Document images with source code:
'''

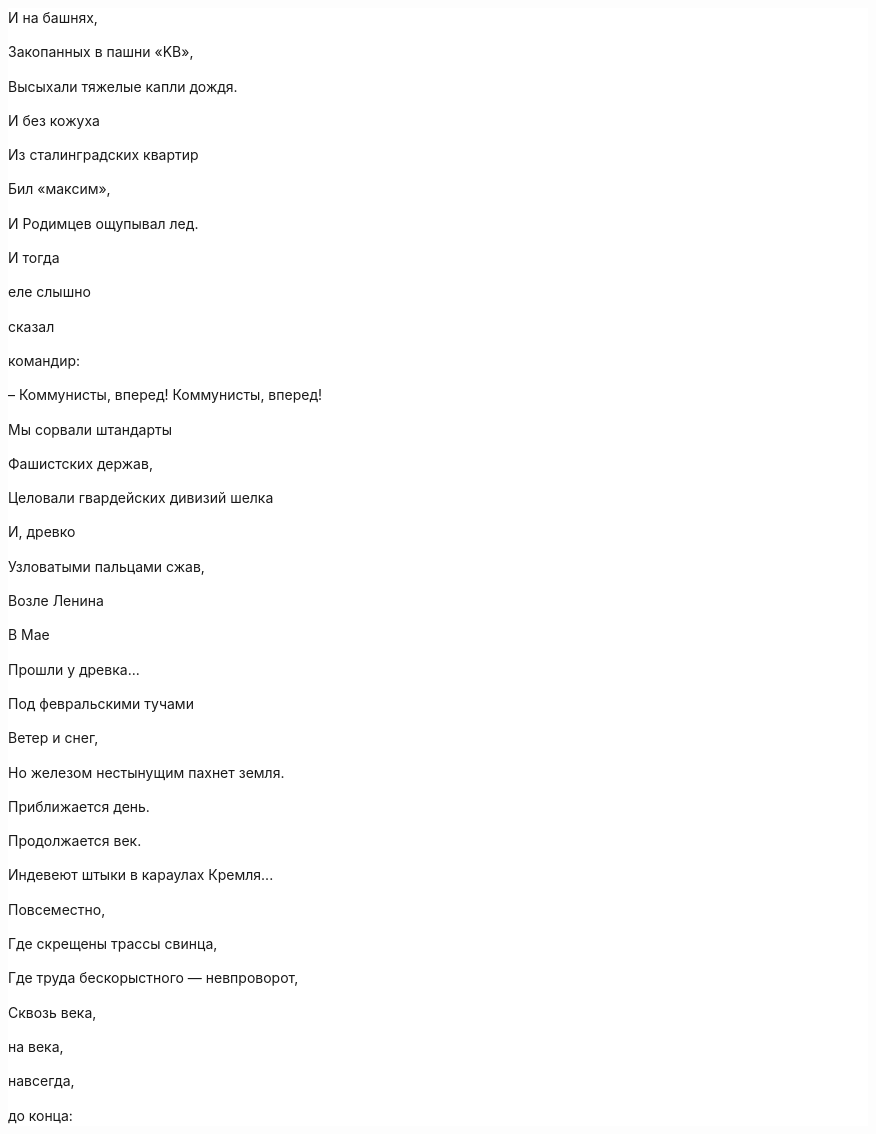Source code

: И на башнях,

Закопанных в пашни «KB»,

Высыхали тяжелые капли дождя.

И без кожуха

Из сталинградских квартир

Бил «максим»,

И Родимцев ощупывал лед.

И тогда

еле слышно

сказал

командир:

 – Коммунисты, вперед! Коммунисты, вперед!

Мы сорвали штандарты

Фашистских держав,

Целовали гвардейских дивизий шелка

И, древко

Узловатыми пальцами сжав,

Возле Ленина

В Мае

Прошли у древка...

Под февральскими тучами

Ветер и снег,

Но железом нестынущим пахнет земля.

Приближается день.

Продолжается век.

Индевеют штыки в караулах Кремля...

Повсеместно,

Где скрещены трассы свинца,

Где труда бескорыстного — невпроворот,

Сквозь века,

на века,

навсегда,

до конца:
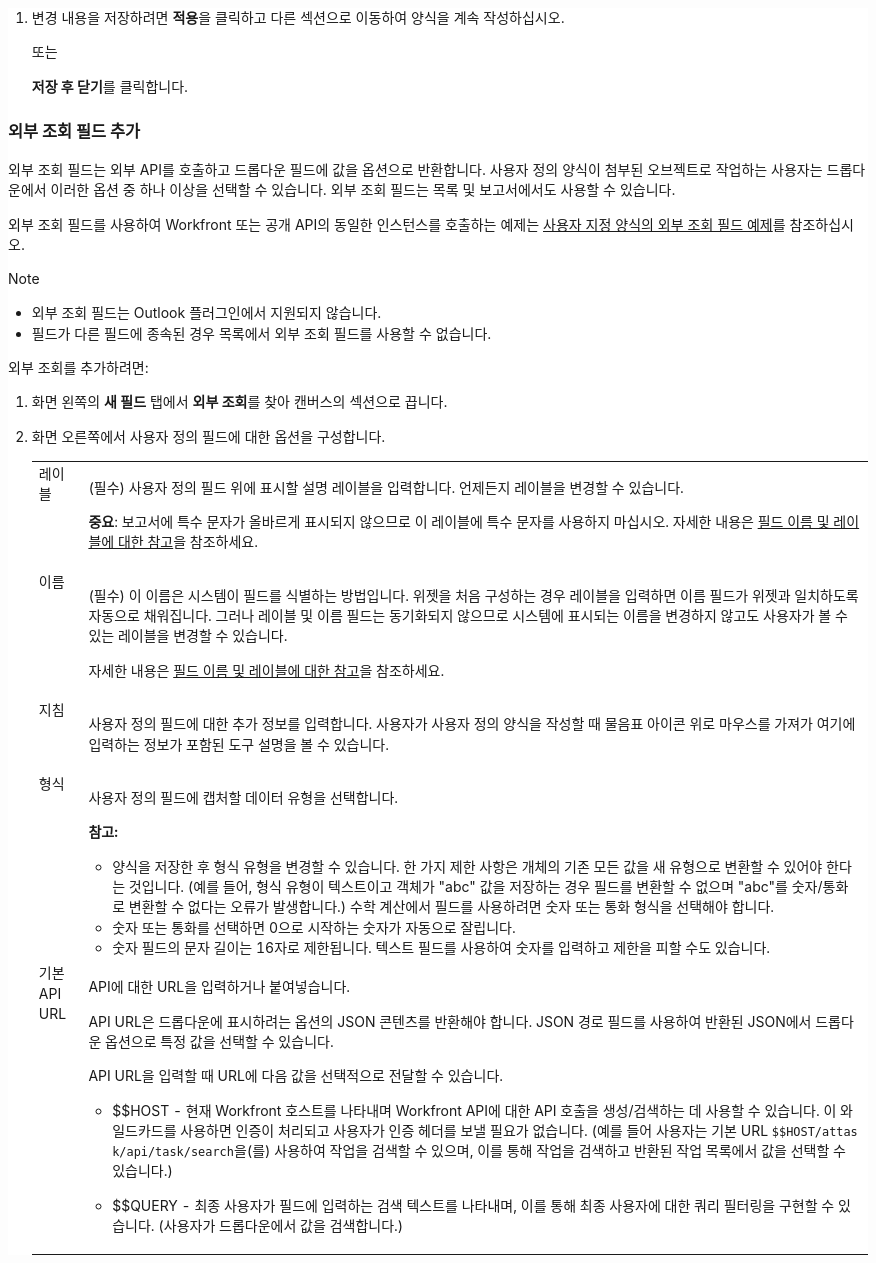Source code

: 1. 변경 내용을 저장하려면 **적용**&#x200B;을 클릭하고 다른 섹션으로 이동하여 양식을 계속 작성하십시오.

   또는

   **저장 후 닫기**&#x200B;를 클릭합니다.

### 외부 조회 필드 추가

외부 조회 필드는 외부 API를 호출하고 드롭다운 필드에 값을 옵션으로 반환합니다. 사용자 정의 양식이 첨부된 오브젝트로 작업하는 사용자는 드롭다운에서 이러한 옵션 중 하나 이상을 선택할 수 있습니다. 외부 조회 필드는 목록 및 보고서에서도 사용할 수 있습니다.

외부 조회 필드를 사용하여 Workfront 또는 공개 API의 동일한 인스턴스를 호출하는 예제는 [사용자 지정 양식의 외부 조회 필드 예제](/help/quicksilver/administration-and-setup/customize-workfront/create-manage-custom-forms/form-designer/design-a-form/external-lookup-examples.md)를 참조하십시오.

>[!NOTE]
>
>* 외부 조회 필드는 Outlook 플러그인에서 지원되지 않습니다.
>* 필드가 다른 필드에 종속된 경우 목록에서 외부 조회 필드를 사용할 수 없습니다.

외부 조회를 추가하려면:

1. 화면 왼쪽의 **새 필드** 탭에서 **외부 조회**&#x200B;를 찾아 캔버스의 섹션으로 끕니다.
1. 화면 오른쪽에서 사용자 정의 필드에 대한 옵션을 구성합니다.

   <table style="table-layout:auto"> 
    <col> 
    <col> 
    <tbody> 
     <tr> 
      <td role="rowheader">레이블</td> 
      <td> <p>(필수) 사용자 정의 필드 위에 표시할 설명 레이블을 입력합니다. 언제든지 레이블을 변경할 수 있습니다.</p> <p><b>중요</b>: 보고서에 특수 문자가 올바르게 표시되지 않으므로 이 레이블에 특수 문자를 사용하지 마십시오. 자세한 내용은 <a href="design-a-form.md#notes-on-field-names-and-labels">필드 이름 및 레이블에 대한 참고</a>을 참조하세요.</p> </td> 
     </tr> 
     <tr> 
      <td role="rowheader">이름</td> 
      <td> <p>(필수) 이 이름은 시스템이 필드를 식별하는 방법입니다. 위젯을 처음 구성하는 경우 레이블을 입력하면 이름 필드가 위젯과 일치하도록 자동으로 채워집니다. 그러나 레이블 및 이름 필드는 동기화되지 않으므로 시스템에 표시되는 이름을 변경하지 않고도 사용자가 볼 수 있는 레이블을 변경할 수 있습니다.</p>
      <p>자세한 내용은 <a href="design-a-form.md#notes-on-field-names-and-labels">필드 이름 및 레이블에 대한 참고</a>을 참조하세요.</p> </td>
     </tr> 
      <td role="rowheader">지침</td> 
      <td> <p>사용자 정의 필드에 대한 추가 정보를 입력합니다. 사용자가 사용자 정의 양식을 작성할 때 물음표 아이콘 위로 마우스를 가져가 여기에 입력하는 정보가 포함된 도구 설명을 볼 수 있습니다.</p> </td> 
     </tr> 
     <tr> 
      <td role="rowheader">형식</td>
      <td><p>사용자 정의 필드에 캡처할 데이터 유형을 선택합니다.</p>
      <p><strong>참고:</strong></p>
      <ul><li>양식을 저장한 후 형식 유형을 변경할 수 있습니다. 한 가지 제한 사항은 개체의 기존 모든 값을 새 유형으로 변환할 수 있어야 한다는 것입니다. (예를 들어, 형식 유형이 텍스트이고 객체가 "abc" 값을 저장하는 경우 필드를 변환할 수 없으며 "abc"를 숫자/통화로 변환할 수 없다는 오류가 발생합니다.) 수학 계산에서 필드를 사용하려면 숫자 또는 통화 형식을 선택해야 합니다.</li>
      <li>숫자 또는 통화를 선택하면 0으로 시작하는 숫자가 자동으로 잘립니다.</li>
      <li>숫자 필드의 문자 길이는 16자로 제한됩니다. 텍스트 필드를 사용하여 숫자를 입력하고 제한을 피할 수도 있습니다.</li>
      </ul></td>
     </tr> 
     <tr> 
      <td role="rowheader">기본 API URL</td> 
      <td><p>API에 대한 URL을 입력하거나 붙여넣습니다.</p><p>API URL은 드롭다운에 표시하려는 옵션의 JSON 콘텐츠를 반환해야 합니다. JSON 경로 필드를 사용하여 반환된 JSON에서 드롭다운 옵션으로 특정 값을 선택할 수 있습니다.</p><p>API URL을 입력할 때 URL에 다음 값을 선택적으로 전달할 수 있습니다.</p>
      <ul>
      <li>$$HOST - 현재 Workfront 호스트를 나타내며 Workfront API에 대한 API 호출을 생성/검색하는 데 사용할 수 있습니다. 이 와일드카드를 사용하면 인증이 처리되고 사용자가 인증 헤더를 보낼 필요가 없습니다. (예를 들어 사용자는 기본 URL <code>$$HOST/attask/api/task/search</code>을(를) 사용하여 작업을 검색할 수 있으며, 이를 통해 작업을 검색하고 반환된 작업 목록에서 값을 선택할 수 있습니다.)</li>
      <li><p>$$QUERY - 최종 사용자가 필드에 입력하는 검색 텍스트를 나타내며, 이를 통해 최종 사용자에 대한 쿼리 필터링을 구현할 수 있습니다. (사용자가 드롭다운에서 값을 검색합니다.)</p>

'''

▶ DIRECTIVE:
Every line of the data that holds "notes" should be counted, and only the total given.

▶ ANSWER SECTION:
2